When Skies Are Gray
writer-actor-director Ashley Steed
and Melissa R. Randel
When Skies are Gray . . . Review by Bill Rayden . . . Stage Raw . . . "in a breathtaking performance by Melissa R. Randel . . . "To that end, Randel delivers a performance of excruciating verisimilitude and complexity . . . " "If it’s not an easy performance to witness, neither is it frivolous. There’s an astonishing if understandable degree of anger in so realistically and painstakingly portraying the manifold indignities of dying an agonizing death in America’s medical-industrial complex."
“ "Do not touch the patient,” the Head Nurse (a disquieting Christina Bryan) coldly deadpans as the audience members queue up in a hallway for the sanitizer lotion and disposable surgical mask that are mandatory before entering the Kansas Room studio theater at Thymele Arts. Though it is unclear (and never explained) what is ailing the patient occupying the barely furnished sickroom, the sense of morbid apprehension triggered by the sterile clinical realism will be unmistakable even to those who have never experienced first-hand the fatal wasting illness of a loved one.
But it is what comes next in When Skies Are Gray, writer-actor-director Ashley Steed’s powerful, almost unbearably unwavering blow-by-blow recounting of the final weeks in the life of her terminally ill mother, Diane Steed (in a breathtaking performance by Melissa R. Randel) that most transcends the countless commercial treatments of the same subject. Rather than heeding the dramatic delicacies that typically might be expected of a play that advertises itself as an “experiential piece about death,” Steed begins her mother’s real-life disease narrative at the last possible moment — and long past the point where Hollywood would have delicately averted the movie audiences’ gaze — when chronic illness has already taken full possession of the disease-racked woman and distorted her humanity almost beyond recognition.
Were it not heightened by the underscoring of composer Dave McKeever, whose increasingly synthesized and machine-like keyboard score parallels the inexorable decline, the initial 60 minutes of the 70-minute, audience-interactive production might be mistaken for a hybrid form of live cinéma vérité. The first “act” is structured around Steed’s own daily visits, which feature tender mother-daughter sing-alongs of favorite songs from their shared past, and is punctuated by the exchange of departing endearments (“Who loves mom-mom?”). Instead of spoken dialogue, the bulk of the voices heard come courtesy of archived voicemail recordings of actual hospice workers and caregivers. Steed also introduces the rhythms and routines of hospice by conscripting audience members to assist with the administering of medications and the cumbersome process of moving the patient in and out her wheelchair.

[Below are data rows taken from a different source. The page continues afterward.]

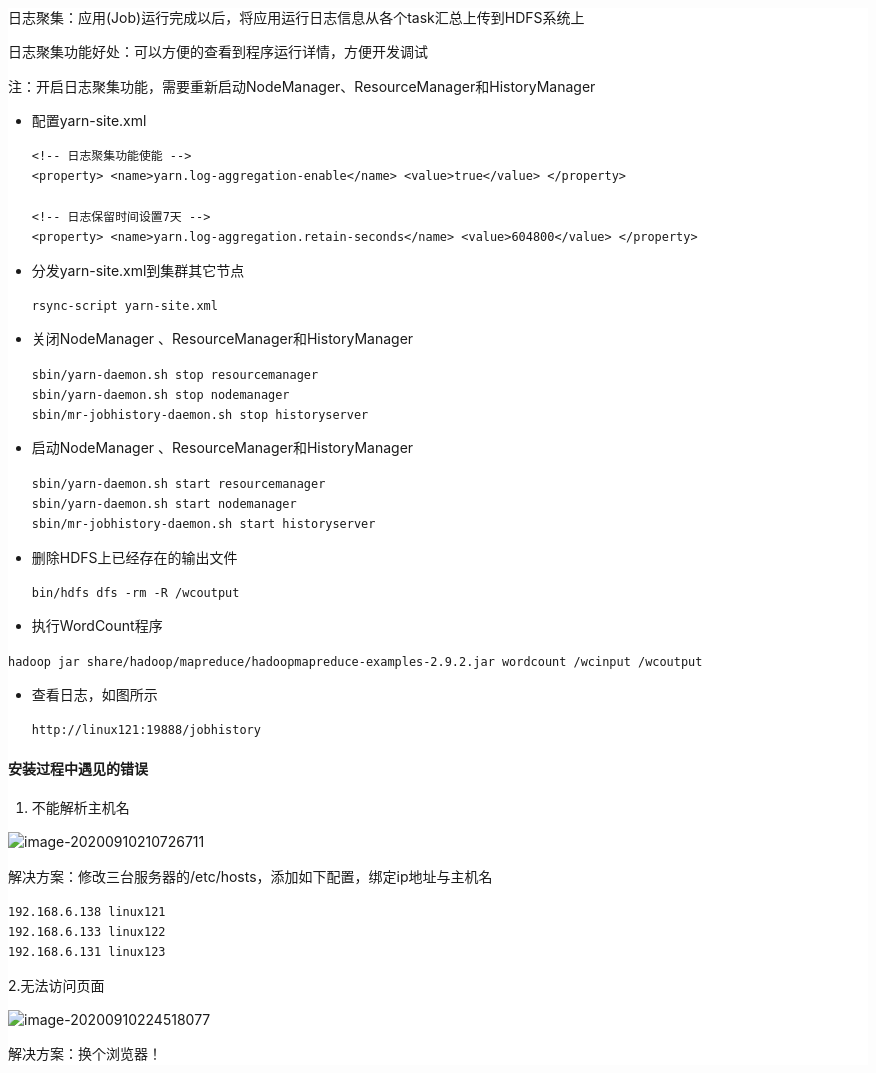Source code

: 日志聚集：应用(Job)运行完成以后，将应用运行日志信息从各个task汇总上传到HDFS系统上

日志聚集功能好处：可以方便的查看到程序运行详情，方便开发调试

注：开启日志聚集功能，需要重新启动NodeManager、ResourceManager和HistoryManager

- 配置yarn-site.xml

  ```
  <!-- 日志聚集功能使能 -->
  <property> <name>yarn.log-aggregation-enable</name> <value>true</value> </property>
   
  <!-- 日志保留时间设置7天 --> 
  <property> <name>yarn.log-aggregation.retain-seconds</name> <value>604800</value> </property>
  ```

- 分发yarn-site.xml到集群其它节点

  ```
  rsync-script yarn-site.xml
  ```

- 关闭NodeManager 、ResourceManager和HistoryManager

  ```
  sbin/yarn-daemon.sh stop resourcemanager
  sbin/yarn-daemon.sh stop nodemanager
  sbin/mr-jobhistory-daemon.sh stop historyserver
  ```

- 启动NodeManager 、ResourceManager和HistoryManager

  ```
  sbin/yarn-daemon.sh start resourcemanager
  sbin/yarn-daemon.sh start nodemanager
  sbin/mr-jobhistory-daemon.sh start historyserver
  ```

- 删除HDFS上已经存在的输出文件

  ```
  bin/hdfs dfs -rm -R /wcoutput
  ```

-  执行WordCount程序

  ```
  hadoop jar share/hadoop/mapreduce/hadoopmapreduce-examples-2.9.2.jar wordcount /wcinput /wcoutput
  ```

- 查看日志，如图所示 

  ```
  http://linux121:19888/jobhistory
  ```

#### 安装过程中遇见的错误

1. 不能解析主机名

![image-20200910210726711](C:\Users\x1850\AppData\Roaming\Typora\typora-user-images\image-20200910210726711.png)

解决方案：修改三台服务器的/etc/hosts，添加如下配置，绑定ip地址与主机名

```
192.168.6.138 linux121
192.168.6.133 linux122
192.168.6.131 linux123
```

2.无法访问页面

![image-20200910224518077](C:\Users\x1850\AppData\Roaming\Typora\typora-user-images\image-20200910224518077.png)

解决方案：换个浏览器！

But once the mundane facts are established, Steed unexpectedly steps back to allow the wrenching spectacle of death to take center stage. To that end, Randel delivers a performance of excruciating verisimilitude and complexity as she embodies a repertoire of wheezing and gasping that progresses to convulsive, DTs-like shrieking and writhing and, in the play’s heartrending and oddly heroic emotional climax, a prolonged panic attack in which the mortally weakened woman painfully claws her way out of bed and across the stage floor in a desperate if inchoate attempt to cling onto life.
If it’s not an easy performance to witness, neither is it frivolous. There’s an astonishing if understandable degree of anger in so realistically and painstakingly portraying the manifold indignities of dying an agonizing death in America’s medical-industrial complex. And though Steed tempers it with the deeply personal lyricism of a silent dance-movement duet postscript that recapitulates the fraught nature of all mother-daughter relationships, it is the righteous outrage of When Skies Are Gray that ultimately speaks the most eloquently to Steed’s loss.